Hoe hij na de operatie euforisch van de morfine in een ziekenhuisbed zat. 'Jongen, je hoeft je echt geen zorgen te maken. Het gaat prí-má. Hoe hij, met alle kanten uit piekend haar, het leek of er een soort kleine vleugeltjes uit zijn schedel staken, in een bruin-wit gestreepte pyjama en een druivenblauwe peignoir die flodderig om zijn vermagerde lichaam hingen en op sloffen die - hoe merkwaardig! - te groot leken voor zijn tekenfilmfiguurachtige flapvoeten, door een ziekenhuisgang scharrelt, telkens steun zoekend bij de dichtstbijzijnde muur. (...) 'Ja, weet je, jongen, ze hebben een fysio-fysio....fysio-meneer-de-dinges op me afgestuurd om te vertellen dat ik zoveel mogelijk moet bewegen.'
Met deel 1 en deel 2 is het leven van Alexander eigenlijk al in zijn geheel beschreven: de jongeman die hoopte en droomde is oud en dik geworden en alle illusies kwijt over het bereiken van geluk.
Realiteit
Maar Godijn heeft de reputatie graag in zijn romans het absurde en onwerkelijke een rol te laten spelen en dat komt in deel 3 tot uitdrukking: er meldt zich een patiënt in zijn therapie-praktijk die een groot probleem heeft: hij is altijd gelukkig. En blijkt dat te zijn als gevolg van een door hem ontwikkeld software-pakket. En hij is bang of wil juist graag (dat wordt niet helemaal duidelijk) dat de hele wereld daarvan gaat profiteren: geen gezijk, iedereen gelukkig en rijk. Natuurlijk blijkt uiteindelijk de software niet te werken en de roman besluit met een Alexander die zich realiseert dat hij gelukkig moet proberen te zijn met wat hij heeft: een niet meer zo mooie en aardige vrouw en twee vinnige dochters. En dat hij dat kan omdat hij van ze houdt en zij van hem.
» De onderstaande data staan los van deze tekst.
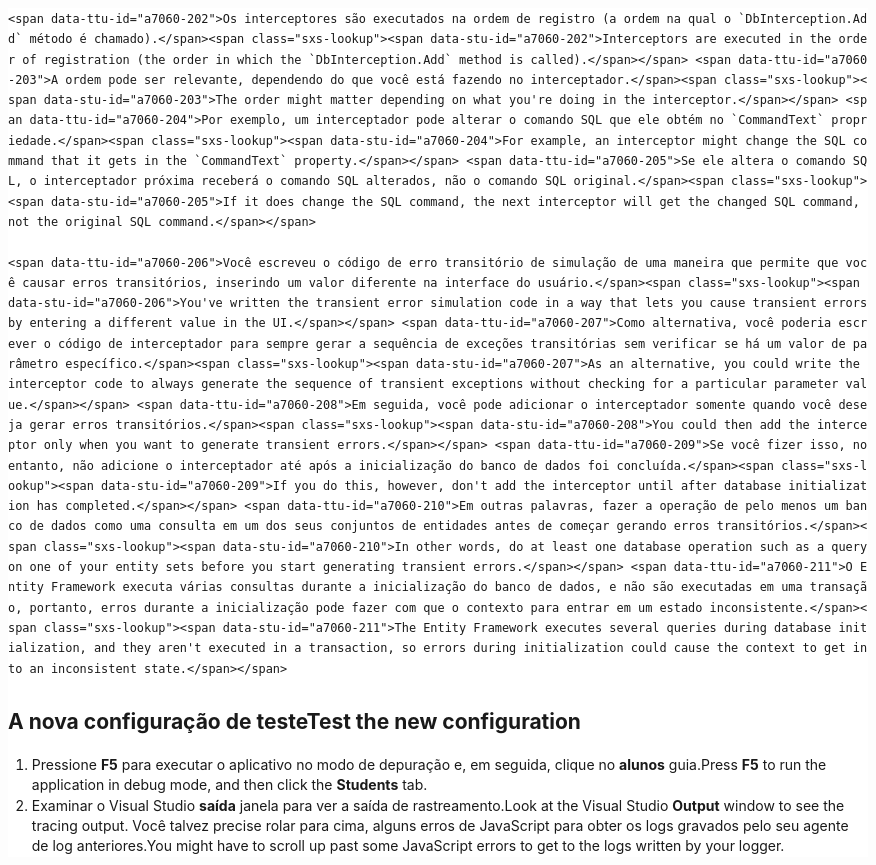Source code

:    <span data-ttu-id="a7060-202">Os interceptores são executados na ordem de registro (a ordem na qual o `DbInterception.Add` método é chamado).</span><span class="sxs-lookup"><span data-stu-id="a7060-202">Interceptors are executed in the order of registration (the order in which the `DbInterception.Add` method is called).</span></span> <span data-ttu-id="a7060-203">A ordem pode ser relevante, dependendo do que você está fazendo no interceptador.</span><span class="sxs-lookup"><span data-stu-id="a7060-203">The order might matter depending on what you're doing in the interceptor.</span></span> <span data-ttu-id="a7060-204">Por exemplo, um interceptador pode alterar o comando SQL que ele obtém no `CommandText` propriedade.</span><span class="sxs-lookup"><span data-stu-id="a7060-204">For example, an interceptor might change the SQL command that it gets in the `CommandText` property.</span></span> <span data-ttu-id="a7060-205">Se ele altera o comando SQL, o interceptador próxima receberá o comando SQL alterados, não o comando SQL original.</span><span class="sxs-lookup"><span data-stu-id="a7060-205">If it does change the SQL command, the next interceptor will get the changed SQL command, not the original SQL command.</span></span>

    <span data-ttu-id="a7060-206">Você escreveu o código de erro transitório de simulação de uma maneira que permite que você causar erros transitórios, inserindo um valor diferente na interface do usuário.</span><span class="sxs-lookup"><span data-stu-id="a7060-206">You've written the transient error simulation code in a way that lets you cause transient errors by entering a different value in the UI.</span></span> <span data-ttu-id="a7060-207">Como alternativa, você poderia escrever o código de interceptador para sempre gerar a sequência de exceções transitórias sem verificar se há um valor de parâmetro específico.</span><span class="sxs-lookup"><span data-stu-id="a7060-207">As an alternative, you could write the interceptor code to always generate the sequence of transient exceptions without checking for a particular parameter value.</span></span> <span data-ttu-id="a7060-208">Em seguida, você pode adicionar o interceptador somente quando você deseja gerar erros transitórios.</span><span class="sxs-lookup"><span data-stu-id="a7060-208">You could then add the interceptor only when you want to generate transient errors.</span></span> <span data-ttu-id="a7060-209">Se você fizer isso, no entanto, não adicione o interceptador até após a inicialização do banco de dados foi concluída.</span><span class="sxs-lookup"><span data-stu-id="a7060-209">If you do this, however, don't add the interceptor until after database initialization has completed.</span></span> <span data-ttu-id="a7060-210">Em outras palavras, fazer a operação de pelo menos um banco de dados como uma consulta em um dos seus conjuntos de entidades antes de começar gerando erros transitórios.</span><span class="sxs-lookup"><span data-stu-id="a7060-210">In other words, do at least one database operation such as a query on one of your entity sets before you start generating transient errors.</span></span> <span data-ttu-id="a7060-211">O Entity Framework executa várias consultas durante a inicialização do banco de dados, e não são executadas em uma transação, portanto, erros durante a inicialização pode fazer com que o contexto para entrar em um estado inconsistente.</span><span class="sxs-lookup"><span data-stu-id="a7060-211">The Entity Framework executes several queries during database initialization, and they aren't executed in a transaction, so errors during initialization could cause the context to get into an inconsistent state.</span></span>

## <a name="test-the-new-configuration"></a><span data-ttu-id="a7060-212">A nova configuração de teste</span><span class="sxs-lookup"><span data-stu-id="a7060-212">Test the new configuration</span></span>

1. <span data-ttu-id="a7060-213">Pressione **F5** para executar o aplicativo no modo de depuração e, em seguida, clique no **alunos** guia.</span><span class="sxs-lookup"><span data-stu-id="a7060-213">Press **F5** to run the application in debug mode, and then click the **Students** tab.</span></span>
2. <span data-ttu-id="a7060-214">Examinar o Visual Studio **saída** janela para ver a saída de rastreamento.</span><span class="sxs-lookup"><span data-stu-id="a7060-214">Look at the Visual Studio **Output** window to see the tracing output.</span></span> <span data-ttu-id="a7060-215">Você talvez precise rolar para cima, alguns erros de JavaScript para obter os logs gravados pelo seu agente de log anteriores.</span><span class="sxs-lookup"><span data-stu-id="a7060-215">You might have to scroll up past some JavaScript errors to get to the logs written by your logger.</span></span>
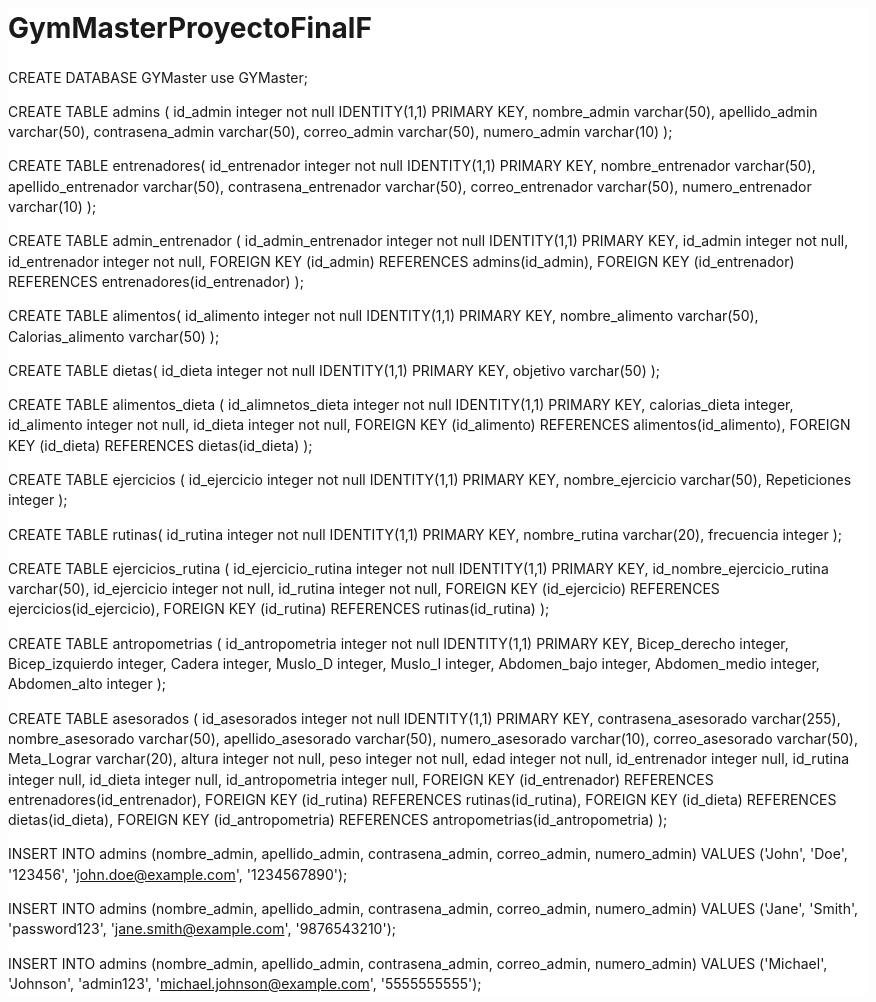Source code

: # GymMasterProyectoFinalF
CREATE DATABASE GYMaster 
use GYMaster; 

CREATE TABLE admins ( id_admin integer not null IDENTITY(1,1) PRIMARY KEY, nombre_admin varchar(50), apellido_admin varchar(50), contrasena_admin varchar(50), correo_admin varchar(50), numero_admin varchar(10) );

CREATE TABLE entrenadores( id_entrenador integer not null IDENTITY(1,1) PRIMARY KEY, nombre_entrenador varchar(50), apellido_entrenador varchar(50), contrasena_entrenador varchar(50), correo_entrenador varchar(50), numero_entrenador varchar(10) );

CREATE TABLE admin_entrenador ( id_admin_entrenador integer not null IDENTITY(1,1) PRIMARY KEY, id_admin integer not null, id_entrenador integer not null, FOREIGN KEY (id_admin) REFERENCES admins(id_admin), FOREIGN KEY (id_entrenador) REFERENCES entrenadores(id_entrenador) );

CREATE TABLE alimentos( id_alimento integer not null IDENTITY(1,1) PRIMARY KEY, nombre_alimento varchar(50), Calorias_alimento varchar(50) );

CREATE TABLE dietas( id_dieta integer not null IDENTITY(1,1) PRIMARY KEY, objetivo varchar(50) );

CREATE TABLE alimentos_dieta ( id_alimnetos_dieta integer not null IDENTITY(1,1) PRIMARY KEY, calorias_dieta integer, id_alimento integer not null, id_dieta integer not null, FOREIGN KEY (id_alimento) REFERENCES alimentos(id_alimento), FOREIGN KEY (id_dieta) REFERENCES dietas(id_dieta) );

CREATE TABLE ejercicios ( id_ejercicio integer not null IDENTITY(1,1) PRIMARY KEY, nombre_ejercicio varchar(50), Repeticiones integer );

CREATE TABLE rutinas( id_rutina integer not null IDENTITY(1,1) PRIMARY KEY, nombre_rutina varchar(20), frecuencia integer );

CREATE TABLE ejercicios_rutina ( id_ejercicio_rutina integer not null IDENTITY(1,1) PRIMARY KEY, id_nombre_ejercicio_rutina varchar(50), id_ejercicio integer not null, id_rutina integer not null, FOREIGN KEY (id_ejercicio) REFERENCES ejercicios(id_ejercicio), FOREIGN KEY (id_rutina) REFERENCES rutinas(id_rutina) );

CREATE TABLE antropometrias ( id_antropometria integer not null IDENTITY(1,1) PRIMARY KEY, Bicep_derecho integer, Bicep_izquierdo integer, Cadera integer, Muslo_D integer, Muslo_I integer, Abdomen_bajo integer, Abdomen_medio integer, Abdomen_alto integer );

CREATE TABLE asesorados ( id_asesorados integer not null IDENTITY(1,1) PRIMARY KEY, contrasena_asesorado varchar(255), nombre_asesorado varchar(50), apellido_asesorado varchar(50), numero_asesorado varchar(10), correo_asesorado varchar(50), Meta_Lograr varchar(20), altura integer not null, peso integer not null, edad integer not null, id_entrenador integer null, id_rutina integer null, id_dieta integer null, id_antropometria integer null, FOREIGN KEY (id_entrenador) REFERENCES entrenadores(id_entrenador), FOREIGN KEY (id_rutina) REFERENCES rutinas(id_rutina), FOREIGN KEY (id_dieta) REFERENCES dietas(id_dieta), FOREIGN KEY (id_antropometria) REFERENCES antropometrias(id_antropometria) );

INSERT INTO admins (nombre_admin, apellido_admin, contrasena_admin, correo_admin, numero_admin) VALUES ('John', 'Doe', '123456', 'john.doe@example.com', '1234567890');

INSERT INTO admins (nombre_admin, apellido_admin, contrasena_admin, correo_admin, numero_admin) VALUES ('Jane', 'Smith', 'password123', 'jane.smith@example.com', '9876543210');

INSERT INTO admins (nombre_admin, apellido_admin, contrasena_admin, correo_admin, numero_admin) VALUES ('Michael', 'Johnson', 'admin123', 'michael.johnson@example.com', '5555555555');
Zo samengevat is de inhoud van De liefdesmachine niet beter of slechter dan elke dertien andere romans in een dozijn. Maar al lezend wordt het de lezer duidelijk dat je bij Godijn niet moet zijn voor het verhaal, maar voor de kleurige bedrukte gedachtensnippers waarin hij het verpakt. En die woorden-confetti is aangenaam, al moet je er wel van houden. Er zullen ook lezers zijn die horendol worden van Godijns alsmaar voortzeggende gedachten stromen. Een tip: lees in de boekhandel één pagina en je bent verkocht of je weet 'dit is mijn ding niet'.